Janet Travell made an enormous contribution to our
understanding of myofascial pain. With her discoveries, we expanded
the model of myofascial pain to include trigger points. I hope that
today you will come to believe that it is once again time to expand
Travell proved that a major cause of myofascial pain
is one or more trigger points in the muscle. A trigger point can
(a) shorten and or (b) weaken the muscle. A trigger point usually
lies within a taut band of a muscle, which prevents the muscle from
achieving full length. Achieving full muscle length is key to the
release of a trigger point.
I find that the best way to release a trigger point,
and therefore end a patient's myofascial pain, is to hold a trigger
point with an acupuncture point, and to have the patient stretch
through the trigger point, an approach I call Tandem Point therapy.
It is a fast, effective, reproducible method of releasing trigger
points. This approach also provides some intriguing insights into
why acupuncture might be effective. From time to time I will demonstrate
techniques, so if any of you have upper body pain issues, I would
appreciate your volunteering to be a model.

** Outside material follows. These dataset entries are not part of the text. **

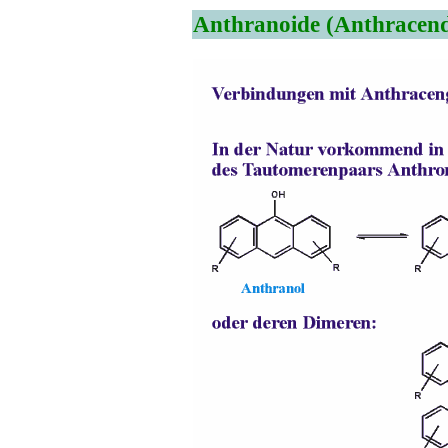
Anthranoide (Anthracend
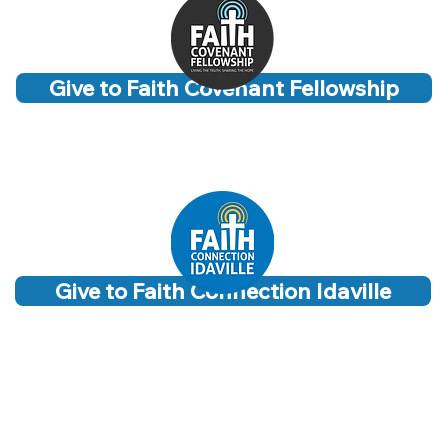
Give to Faith Covenant Fellowship
Give to Faith Connection Idaville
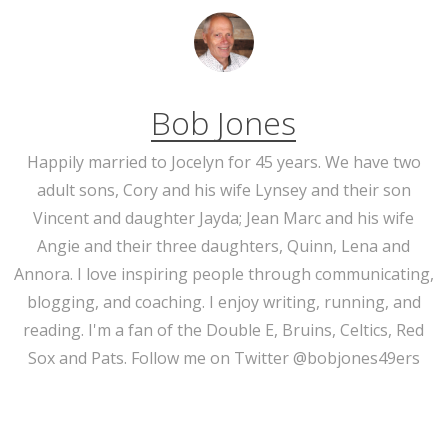
Bob Jones
Happily married to Jocelyn for 45 years. We have two
adult sons, Cory and his wife Lynsey and their son
Vincent and daughter Jayda; Jean Marc and his wife
Angie and their three daughters, Quinn, Lena and
Annora. I love inspiring people through communicating,
blogging, and coaching. I enjoy writing, running, and
reading. I'm a fan of the Double E, Bruins, Celtics, Red
Sox and Pats. Follow me on Twitter @bobjones49ers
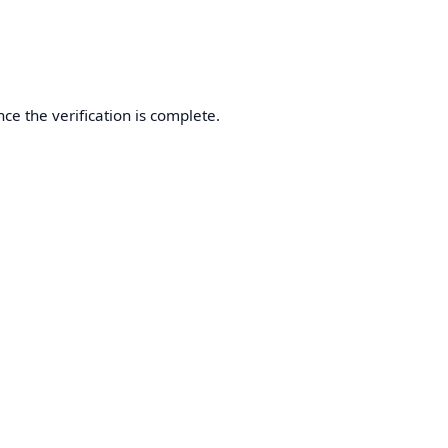
ce the verification is complete.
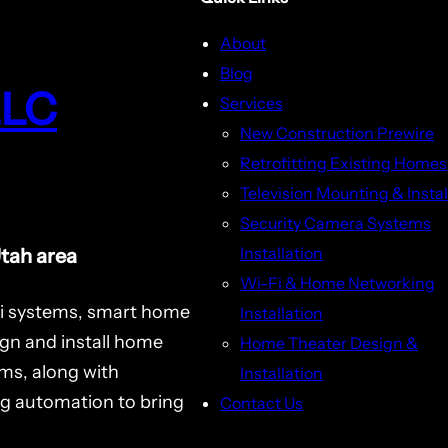
About
Blog
LLC
Services
New Construction Prewire
Retrofitting Existing Homes
Television Mounting & Instal
Security Camera Systems
Installation
Utah area
Wi-Fi & Home Networking
i systems, smart home
Installation
ign and install home
Home Theater Design &
ms, along with
Installation
ng automation to bring
Contact Us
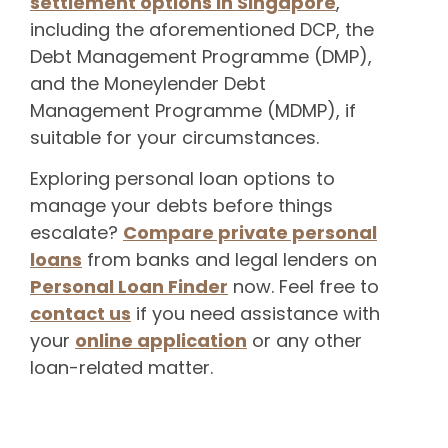
settlement options in Singapore
,
including the aforementioned DCP, the
Debt Management Programme (DMP),
and the Moneylender Debt
Management Programme (MDMP), if
suitable for your circumstances.
Exploring personal loan options to
manage your debts before things
escalate?
Compare private personal
loans
from banks and legal lenders on
Personal Loan Finder
now. Feel free to
contact us
if you need assistance with
your
online application
or any other
loan-related matter.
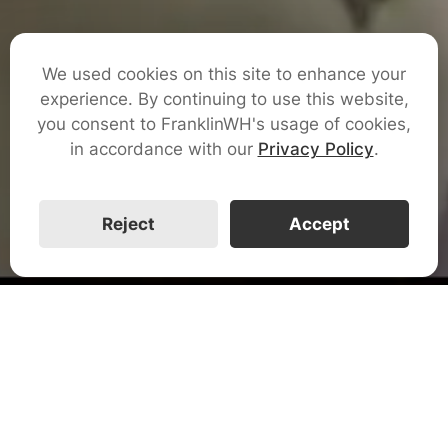
We used cookies on this site to enhance your
Get Certified
experience. By continuing to use this website,
you consent to FranklinWH's usage of cookies,
in accordance with our
Privacy Policy
.
Watch The Video
Reject
Accept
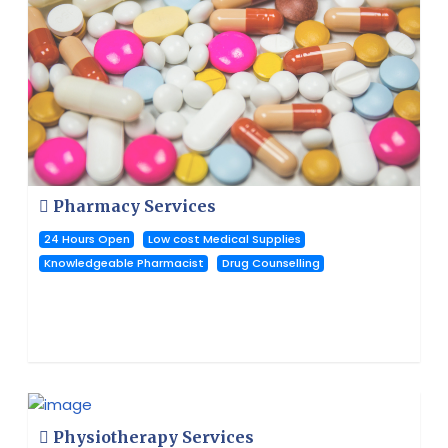
Pharmacy Services
24 Hours Open
Low cost Medical Supplies
Knowledgeable Pharmacist
Drug Counselling
Physiotherapy Services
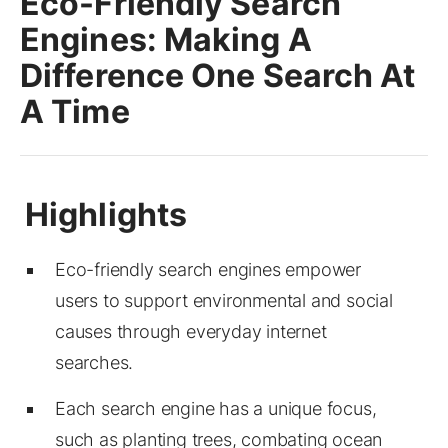
Eco-Friendly Search
Engines: Making A
Difference One Search At
A Time
Eco-friendly search engines empower
users to support environmental and social
causes through everyday internet
searches.
Each search engine has a unique focus,
such as planting trees, combating ocean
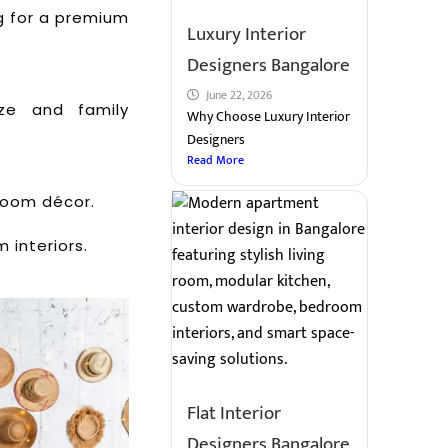
ng for a premium
Luxury Interior
Designers Bangalore
June 22, 2026
ze and family
Why Choose Luxury Interior
Designers
Read More
 room décor.
 interiors.
Flat Interior
Designers Bangalore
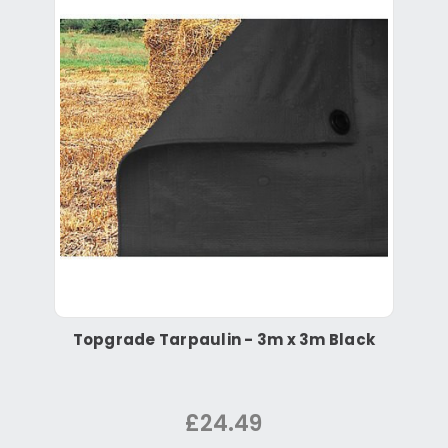
Topgrade Tarpaulin - 3m x 3m Black
£24.49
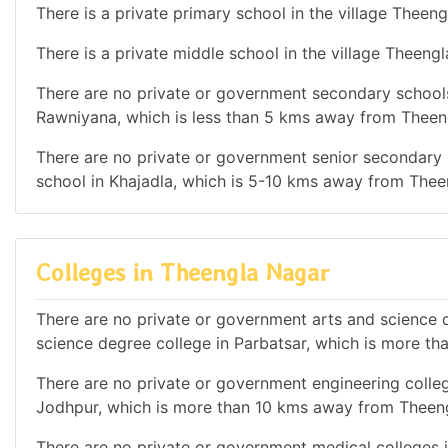
There is a private primary school in the village Theeng
There is a private middle school in the village Theeng
There are no private or government secondary schools 
Rawniyana, which is less than 5 kms away from Theen
There are no private or government senior secondary s
school in Khajadla, which is 5-10 kms away from Thee
Colleges in Theengla Nagar
There are no private or government arts and science de
science degree college in Parbatsar, which is more t
There are no private or government engineering college
Jodhpur, which is more than 10 kms away from Theen
There are no private or government medical colleges in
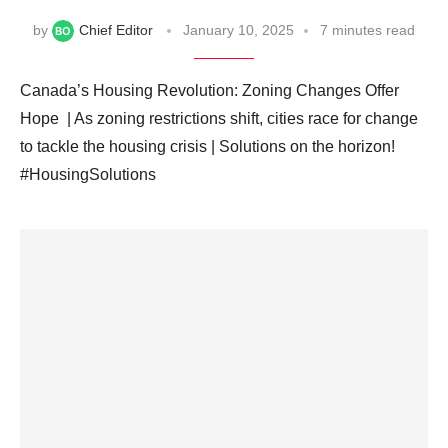
by
Chief Editor
January 10, 2025
7 minutes read
Canada’s Housing Revolution: Zoning Changes Offer
Hope ️ | As zoning restrictions shift, cities race for change
to tackle the housing crisis | Solutions on the horizon! ️
#HousingSolutions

The great advantage of Tandem Point therapy over acupuncture
is that the clinician holds the trigger point throughout the approach
and can determine immediately whether applying pressure to an acupuncture
point is helping to release the trigger point. If the trigger point
is releasing, it will soften and frequently heat. If the trigger
point is not releasing, another acupuncture point can be held. Dozens
of likely points can be tried in one session. The clinician can
experiment to determine what works clinically. Tandem Point therapy
works when other manual approaches fail. It works even when a pain
pattern involves integrated agonist-antagonist syndromes that are
problematic for techniques such as strain/counterstrain.